(Bloomberg) -- European gas futures fell as traders weighed ample stockpiles and progress on restarting a long-shut US liquefied natural gas plant against risks that demand may start picking up again.
Benchmark contracts dropped as much as 4.7% on Thursday after two days of gains. Freeport LNG in Texas, shuttered by an explosion last summer, received further approvals to restart activities, signaling more fuel shipments later this quarter. That should further bolster Europe’s supply, after a mild winter and energy-saving efforts helped to keep gas inventories well stocked and pushed prices lower.

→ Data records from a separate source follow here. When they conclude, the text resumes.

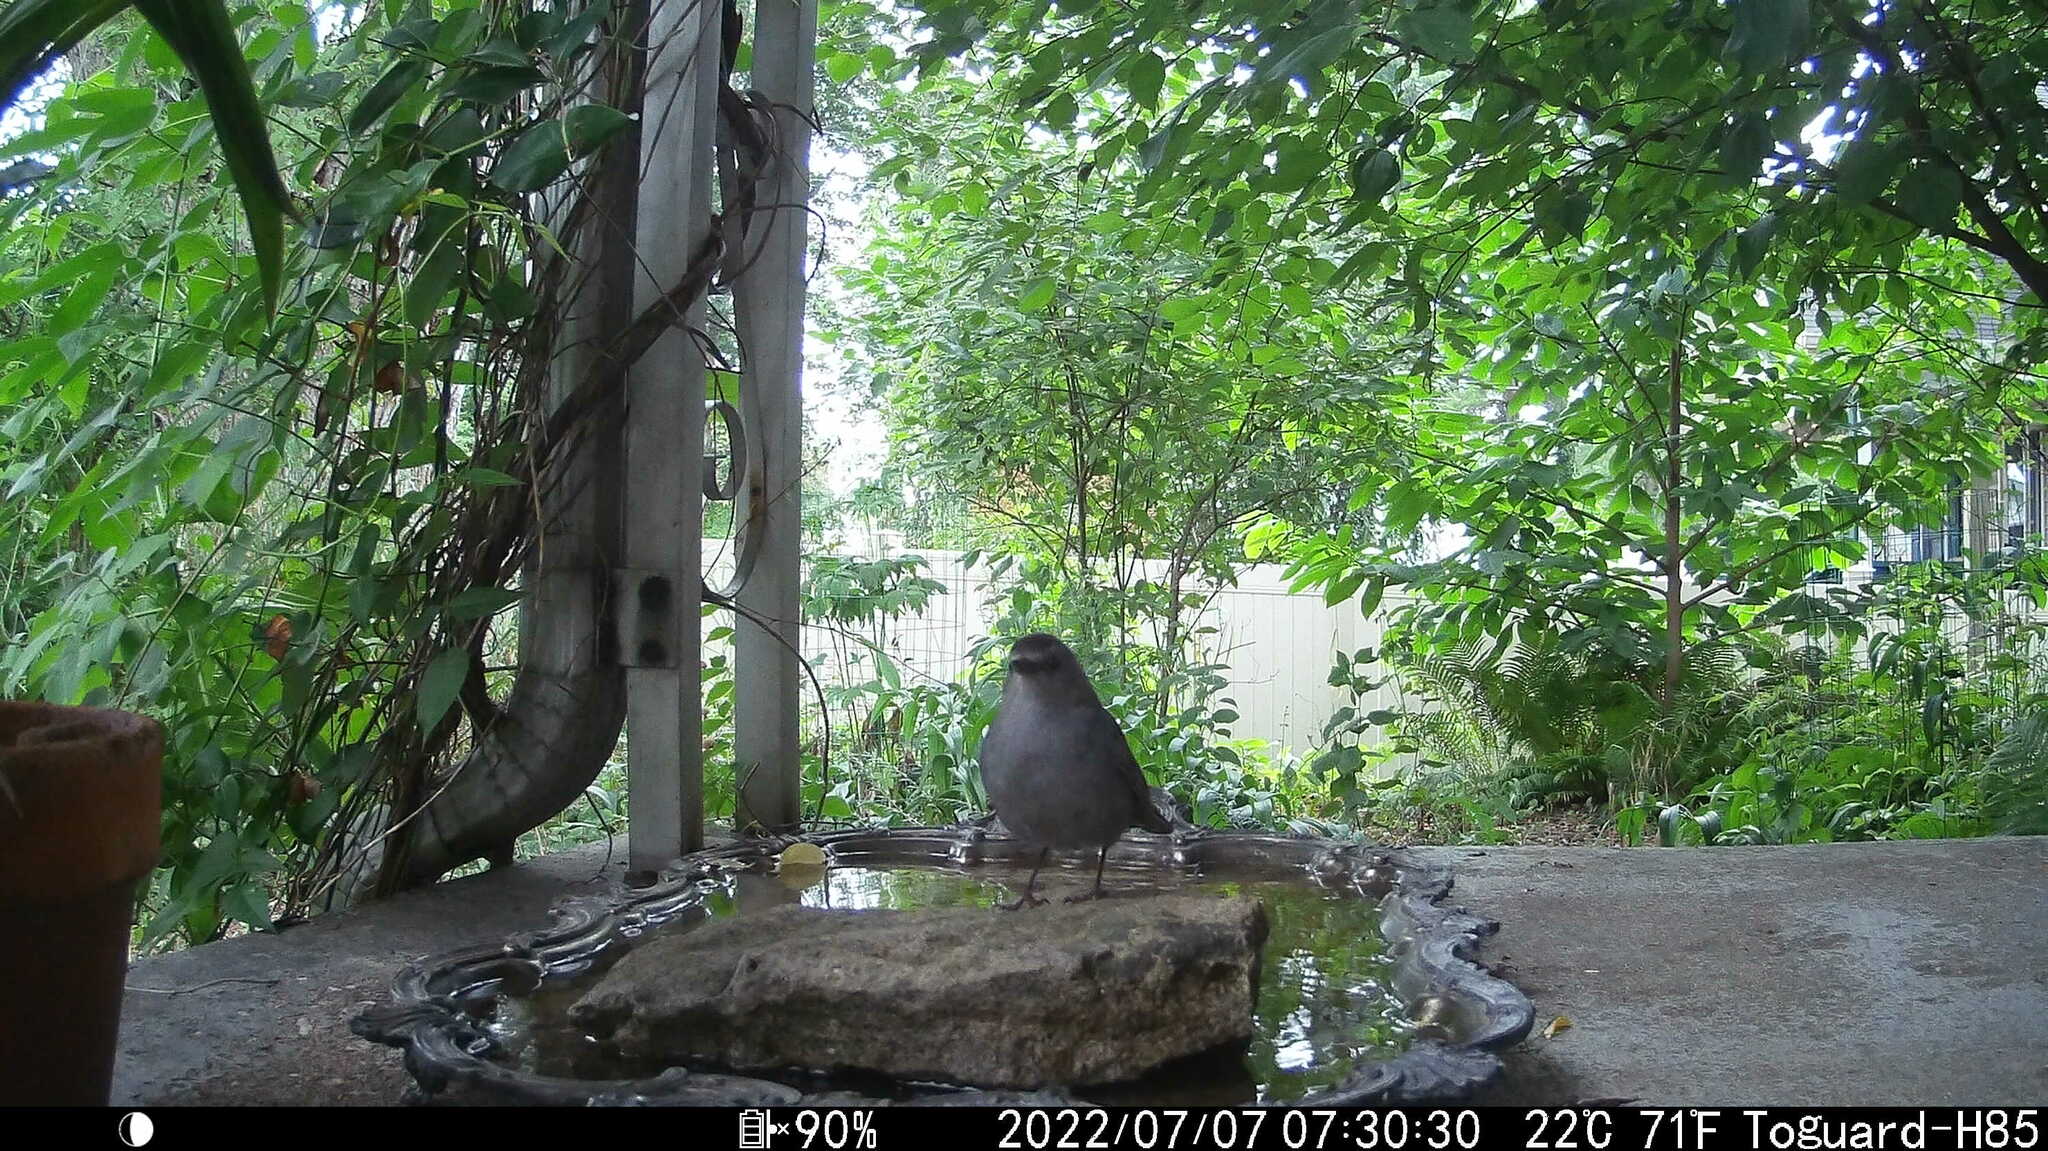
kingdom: Animalia
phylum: Chordata
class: Aves
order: Passeriformes
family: Mimidae
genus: Dumetella
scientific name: Dumetella carolinensis
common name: Gray catbird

Temperatures in parts of Europe are forecast to fall next week, possibly boosting demand for heating. “Nevertheless, strong fundamentals provide a safety net,” analysts at consultancy Alfa Energy Ltd. said in a note. “Thus the effect of the upcoming cold snap is being dampened before it hits the market.”
Dutch front-month futures, Europe’s gas benchmark, traded 3.4% lower at €57.50 a megawatt-hour by 12:38 p.m. in Amsterdam. The UK equivalent contract fell 2.8%.
Still, traders are closely watching for any signs of gas consumption picking up after the recent price drop — both in Europe and Asia — as that could lead to tighter global supplies given Russia’s severe cuts in exports.
“I would not declare an end to the energy crisis,” Shell Plc Chief Executive Officer Wael Sawan told Bloomberg TV on Thursday. “I think we have a way to go.”
For now, China’s demand for LNG remains lackluster, and fuel shipments to Europe stay higher than usual for the time of the year. But the market may see “a significant appetite” from the Asian nation again, according to Sawan.